La lucha de clases está presente y se vive en el barrio, donde chocan dos formas de entender la ciudad: Los trabajadores la entienden como un espacio compartido en el que vivir, relacionarse y estar, mientras los especuladores capitalistas y sus aliados políticos la entienden como un bien de cambio, una simple mercancía con la que obtener el máximo beneficio con el menor gasto. De ese choque surge (no puede ser de otra forma) un movimiento amplio y popular en defensa de los derechos de las clases populares (derechos ya conquistados y derechos aún por conquistar), dejando atrás la visión individual de los problemas para afrontarlos desde una perspectiva social, colectiva; cuestionando una legalidad interesada, que no sirve para paliar las diferencias de clase sino para marcarlas a fuego, y señalando la complicidad necesaria de los poderes políticos con los especuladores para poner a la vista las raíces ideológicas de estos conflictos «vecinales».
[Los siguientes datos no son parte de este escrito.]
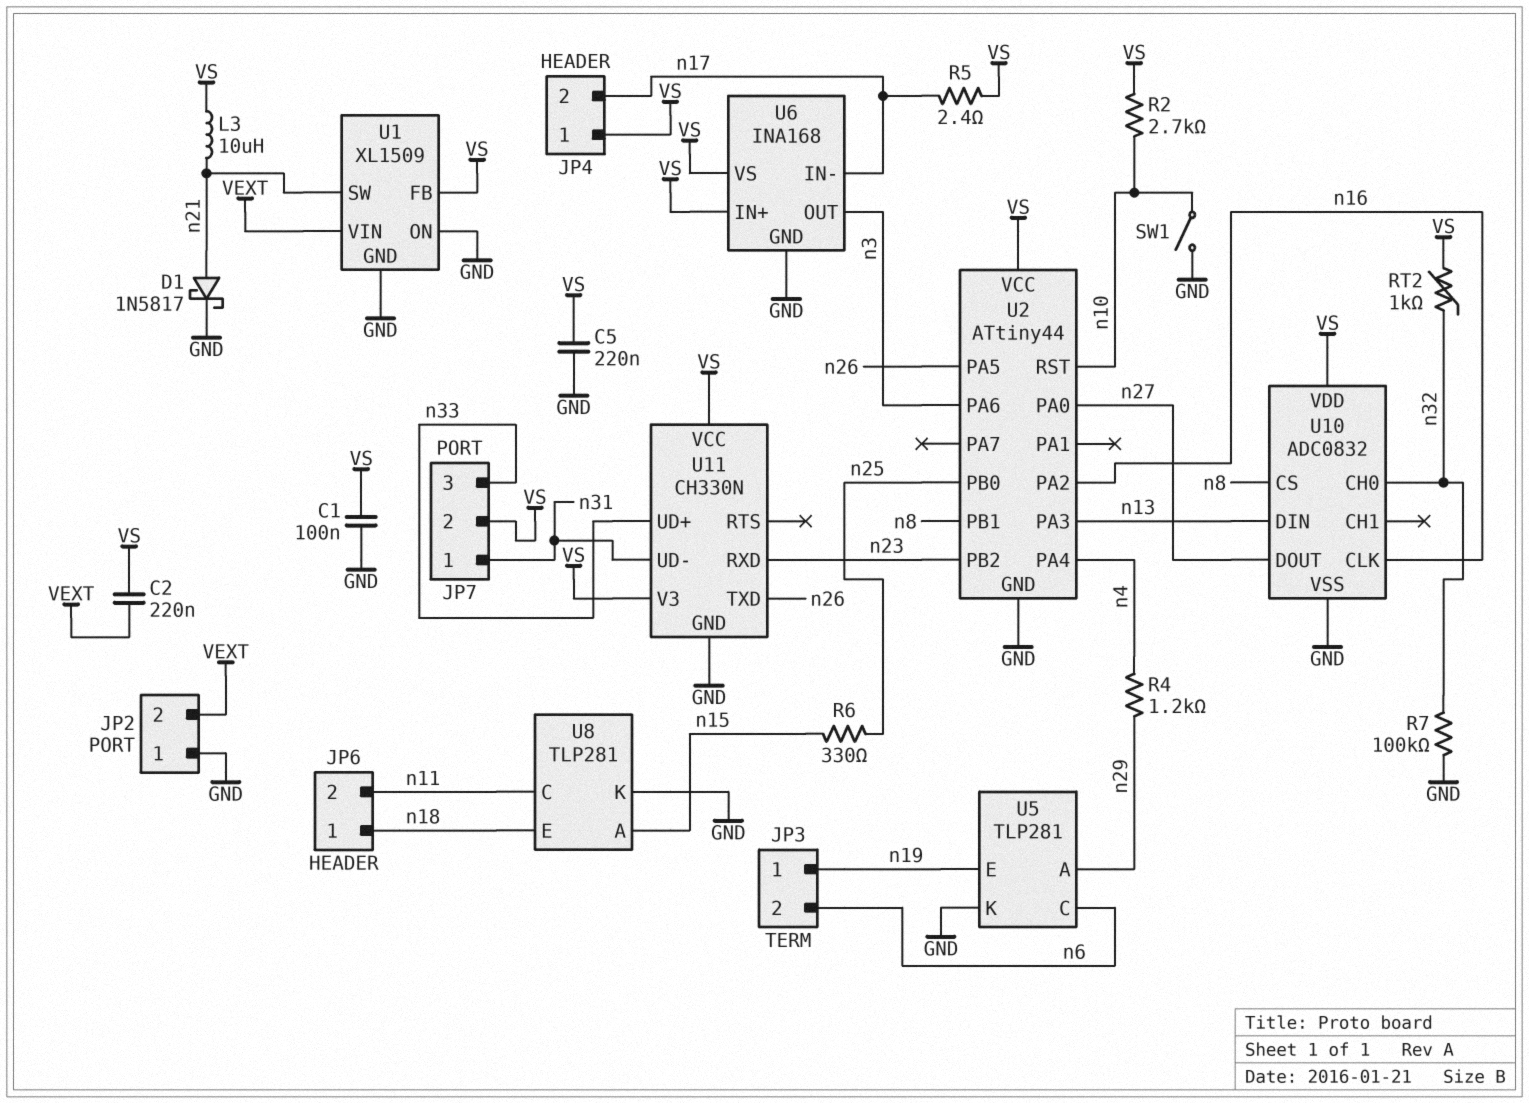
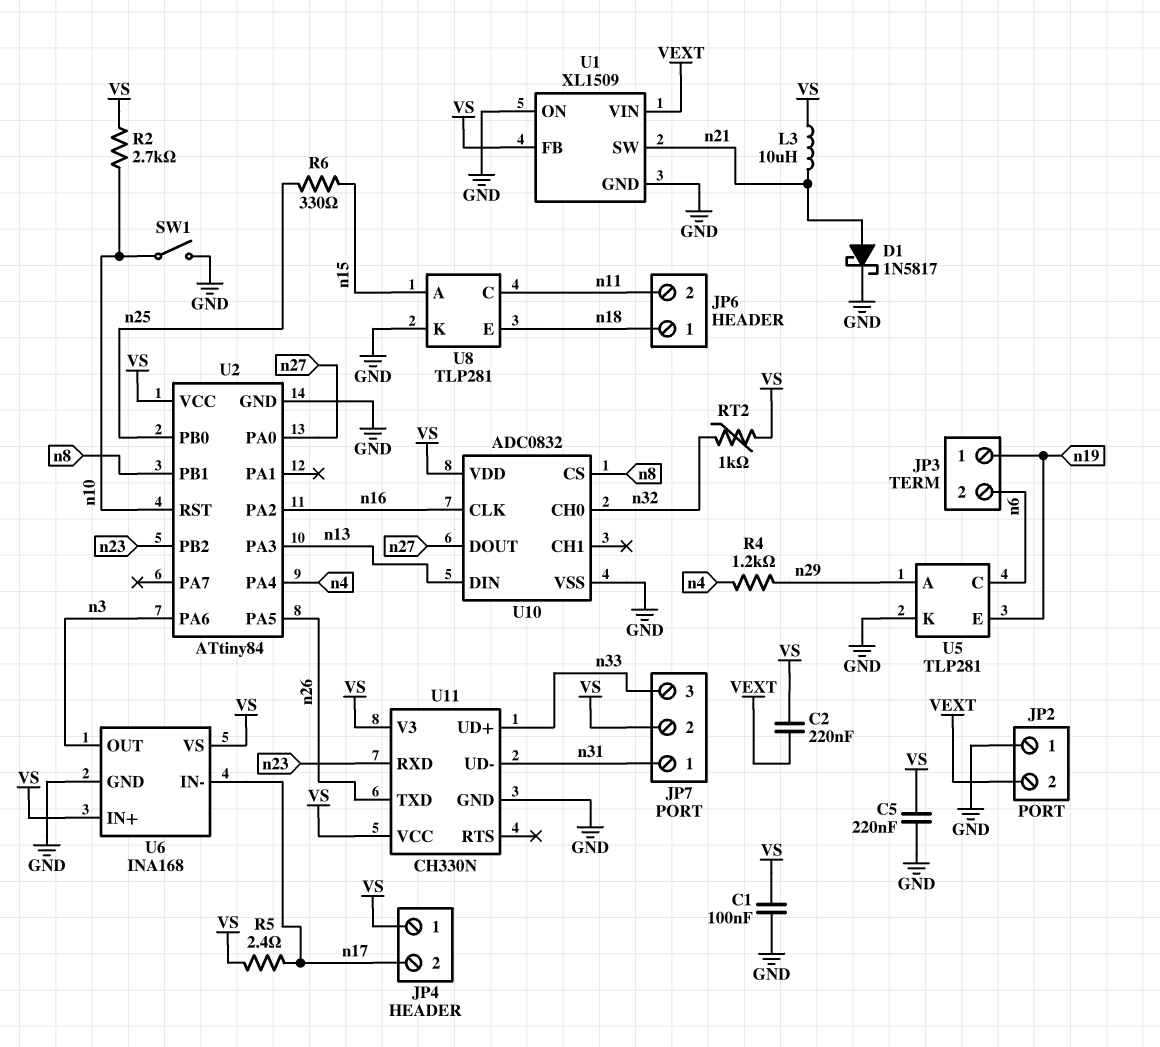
R7: 100k (GND, n32) -> none
U2: ATtiny44 -> ATtiny84

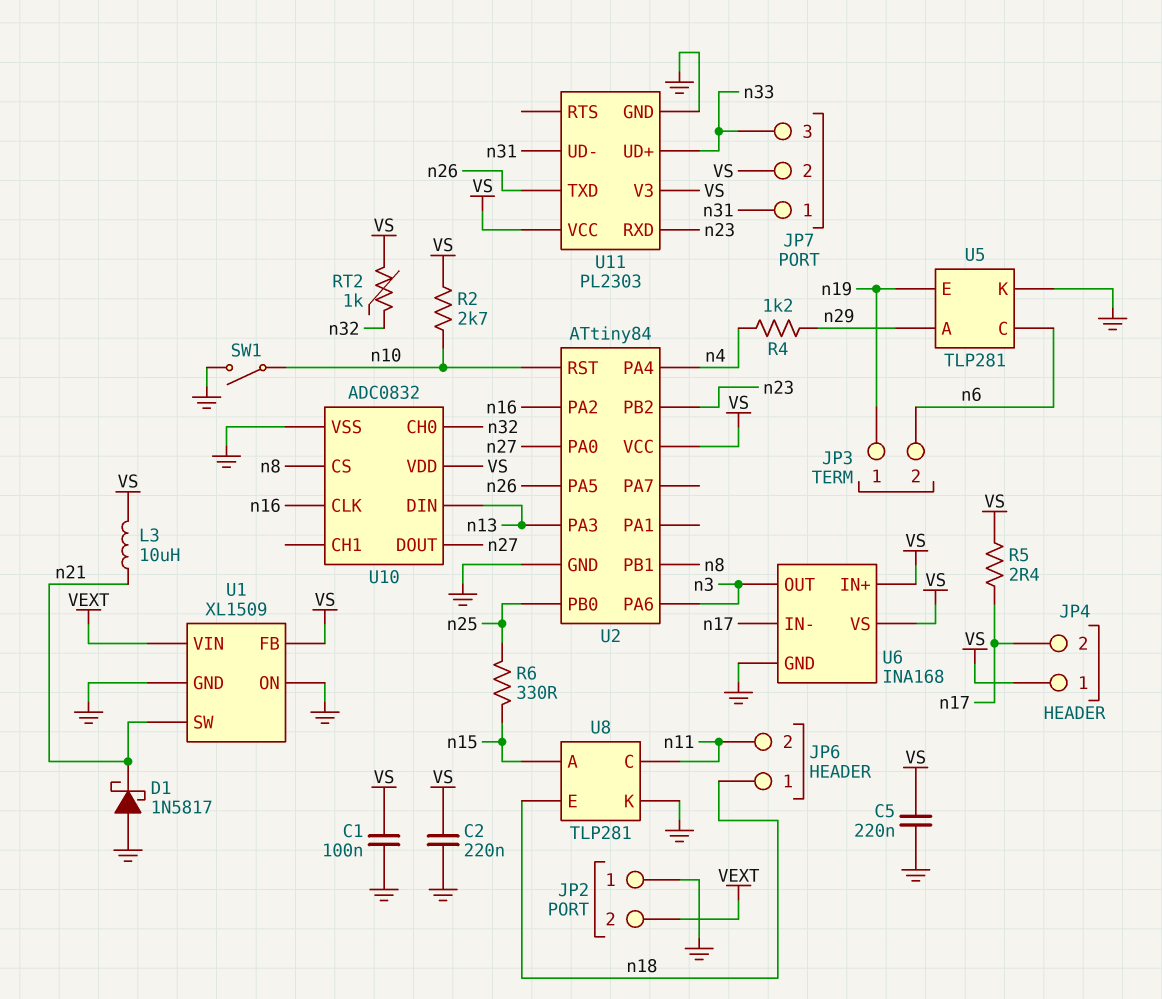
C2: 220nF (VEXT, VS) -> 220nF (GND, VS)
D1: schottky 1N5817 (A n21, K GND) -> schottky 1N5817 (A GND, K n21)
U11: CH330N -> PL2303

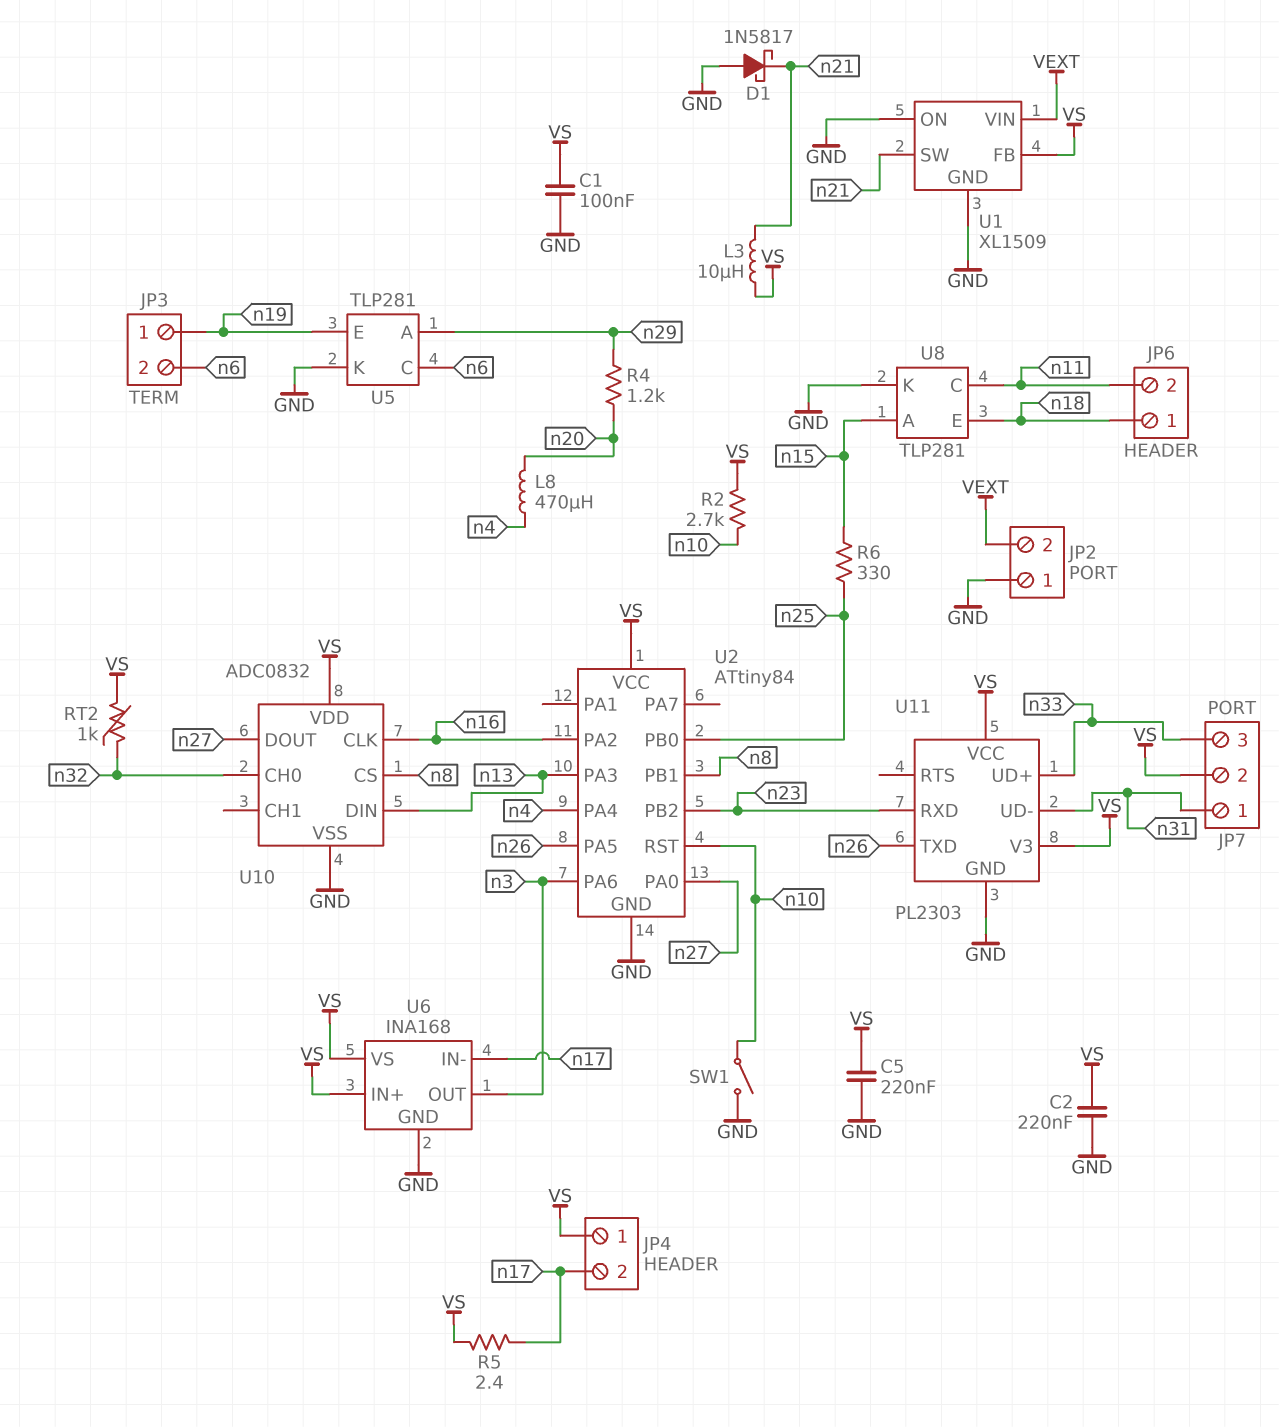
L8: none -> 470uH (n4, n20)
R4: 1.2k (n4, n29) -> 1.2k (n20, n29)

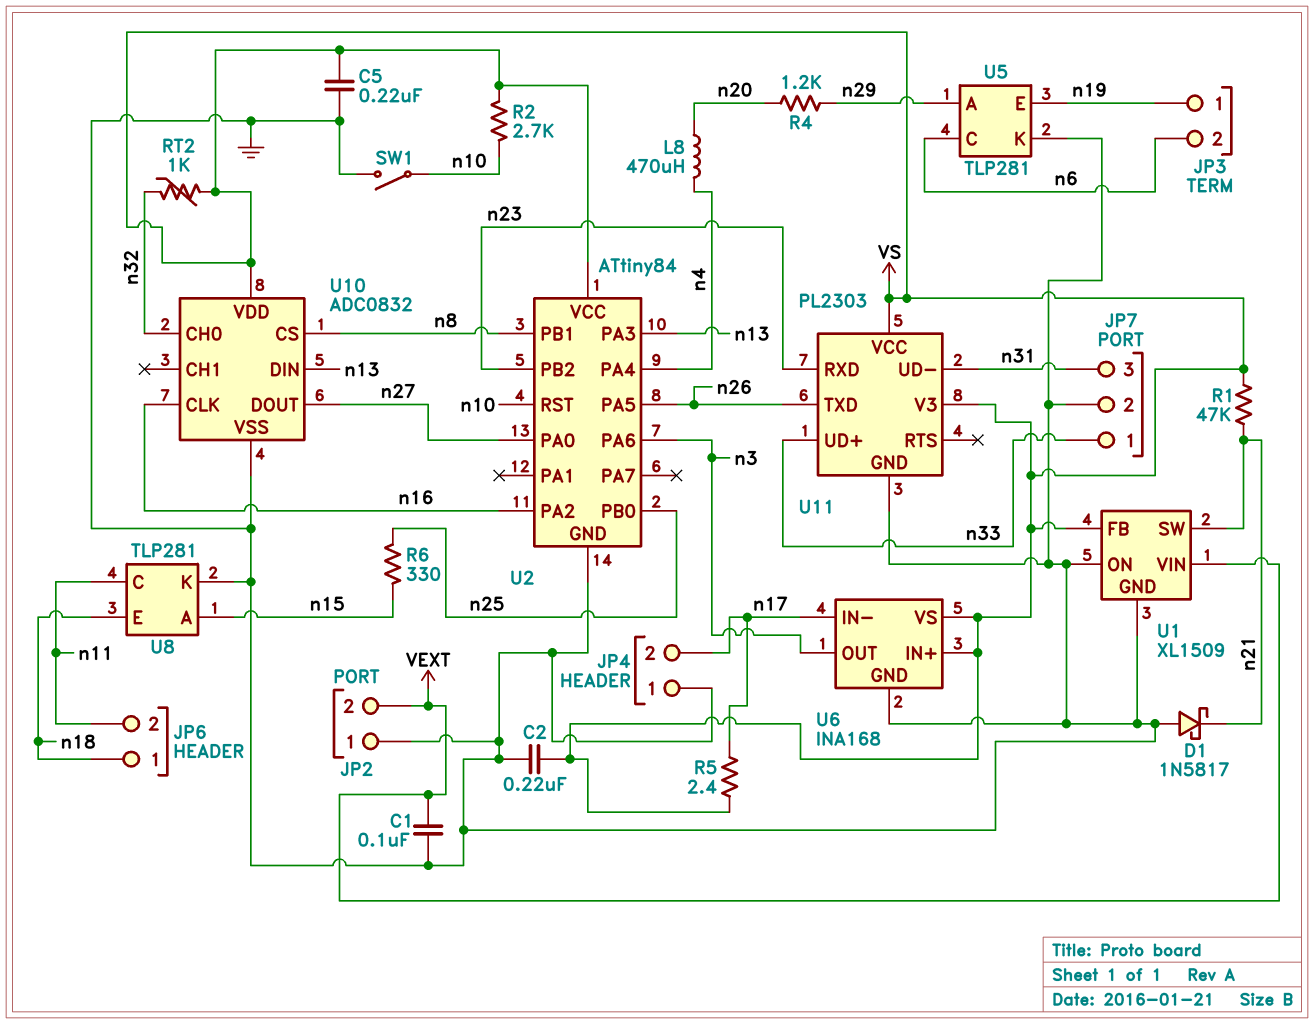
C1: 100nF (GND, VS) -> 100nF (GND, VEXT)
JP4 pin 1: VS -> GND
JP7 pin 1: n31 -> n33
JP7 pin 2: VS -> GND
JP7 pin 3: n33 -> n31
L3: 10uH (VS, n21) -> none
R1: none -> 47k (VS, n21)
Tribulete y todo Lavapiés están dando un ejemplo real, de esos que no se encuentran en los medios de comunicación, porque no interesa que cunda el ejemplo, porque ellos sí saben que no hay soluciones parciales ni reformas permanentes; porque el problema es tan amplio y profundo que es necesario unir fuerzas suficientes como para dar un giro completo a la realidad. La unión nos hace tan fuertes.